USFS preserves Southern Nez Perce Trail 4

The ‘feather sign’ used to mark the route of the Southern Nez Perce Trail, installed by a Boy Scout group from Grangeville in the 1990s.

"The trail tread is especially vulnerable to loss and difficult to identify in those locations where previous wildfires have burned over the trail," said Forest Service archaeologist Steve Armstrong.

"This route was used by the Nez Perce to travel to the traditional buffalo hunting grounds in Montana,” Armstrong said. “In historic times, this same trail was used by missionary Reverend Samuel Parker, by freighter Lloyd Magruder, who was robbed and killed along the trail in 1863; and by miners and others traveling across the rugged Bitterroot Mountains."

USFS preserves Southern Nez Perce Trail 3

Some segments of the Southern Nez Perce Trail have numerous dead trees laying over the trail, making access difficult. Forest Service employees and volunteers have been working since 2012 to clear the trail and re-open access to this historic travel way.

The trail has been marked with signs in the past. Nearly 30 years ago, a Grangeville Boy Scout troop placed signs with two feathers burned into the wood. Many of those signs have fallen from the trees where they were posted or have been destroyed by wildfires. 

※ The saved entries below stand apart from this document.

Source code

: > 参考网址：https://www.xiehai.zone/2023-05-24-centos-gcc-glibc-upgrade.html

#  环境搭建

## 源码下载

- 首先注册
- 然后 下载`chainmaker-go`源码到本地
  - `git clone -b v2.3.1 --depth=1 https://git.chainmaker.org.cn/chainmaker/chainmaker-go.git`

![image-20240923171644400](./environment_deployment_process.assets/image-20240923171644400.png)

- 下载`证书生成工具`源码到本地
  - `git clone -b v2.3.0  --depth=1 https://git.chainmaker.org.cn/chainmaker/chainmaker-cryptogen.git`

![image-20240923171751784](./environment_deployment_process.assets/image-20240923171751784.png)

"With the assistance of sawyers from the Red River Ranger District fire crews over the past few years, several miles of the trail have been cleared of the numerous downed trees that have fallen over the trail tread," said Armstrong. "These volunteers will continue to locate and clear the trail in the future so that the trail’s route is not lost." 

USFS preserves Southern Nez Perce Trail 1

A ‘feather tree’ marks the route of the Southern Nez Perce Trail in a previously burned area. You can see the remnants of a wooden sign, which used to be emblazed by two feathers, placed on the tree by a Boy Scout group in the 1990’s to mark the location of the trail. The wooden sign had since been damaged by wildfire.